● Exercise aim: Scan the records below. Copy every line in which the word "authenticated" appears.

● Provided records:
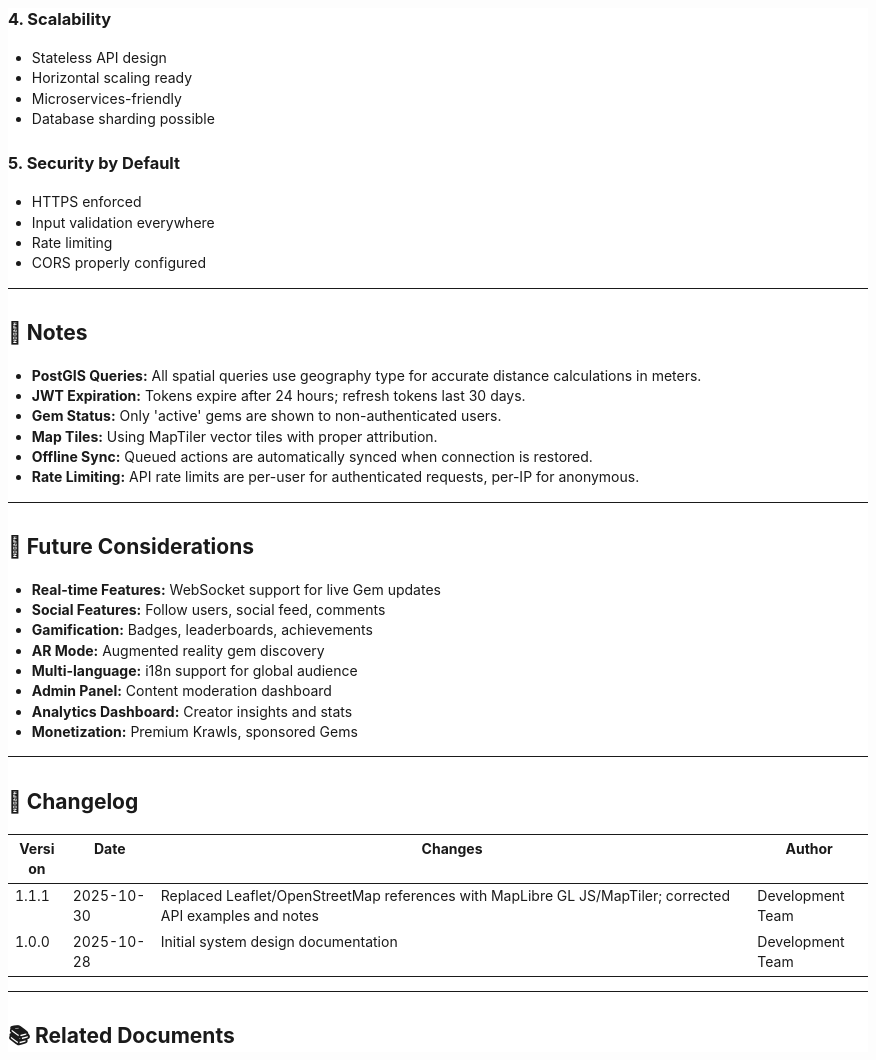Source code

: ### 4. **Scalability**
- Stateless API design
- Horizontal scaling ready
- Microservices-friendly
- Database sharding possible

### 5. **Security by Default**
- HTTPS enforced
- Input validation everywhere
- Rate limiting
- CORS properly configured

---

## 📝 Notes

- **PostGIS Queries:** All spatial queries use geography type for accurate distance calculations in meters.
- **JWT Expiration:** Tokens expire after 24 hours; refresh tokens last 30 days.
- **Gem Status:** Only 'active' gems are shown to non-authenticated users.
- **Map Tiles:** Using MapTiler vector tiles with proper attribution.
- **Offline Sync:** Queued actions are automatically synced when connection is restored.
- **Rate Limiting:** API rate limits are per-user for authenticated requests, per-IP for anonymous.

---

## 🔮 Future Considerations

- **Real-time Features:** WebSocket support for live Gem updates
- **Social Features:** Follow users, social feed, comments
- **Gamification:** Badges, leaderboards, achievements
- **AR Mode:** Augmented reality gem discovery
- **Multi-language:** i18n support for global audience
- **Admin Panel:** Content moderation dashboard
- **Analytics Dashboard:** Creator insights and stats
- **Monetization:** Premium Krawls, sponsored Gems

---

## 📝 Changelog

| Version | Date | Changes | Author |
|---------|------|---------|--------|
| 1.1.1 | 2025-10-30 | Replaced Leaflet/OpenStreetMap references with MapLibre GL JS/MapTiler; corrected API examples and notes | Development Team |
| 1.0.0 | 2025-10-28 | Initial system design documentation | Development Team |

---

## 📚 Related Documents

● Answer to this exercise:
- **Gem Status:** Only 'active' gems are shown to non-authenticated users.
- **Rate Limiting:** API rate limits are per-user for authenticated requests, per-IP for anonymous.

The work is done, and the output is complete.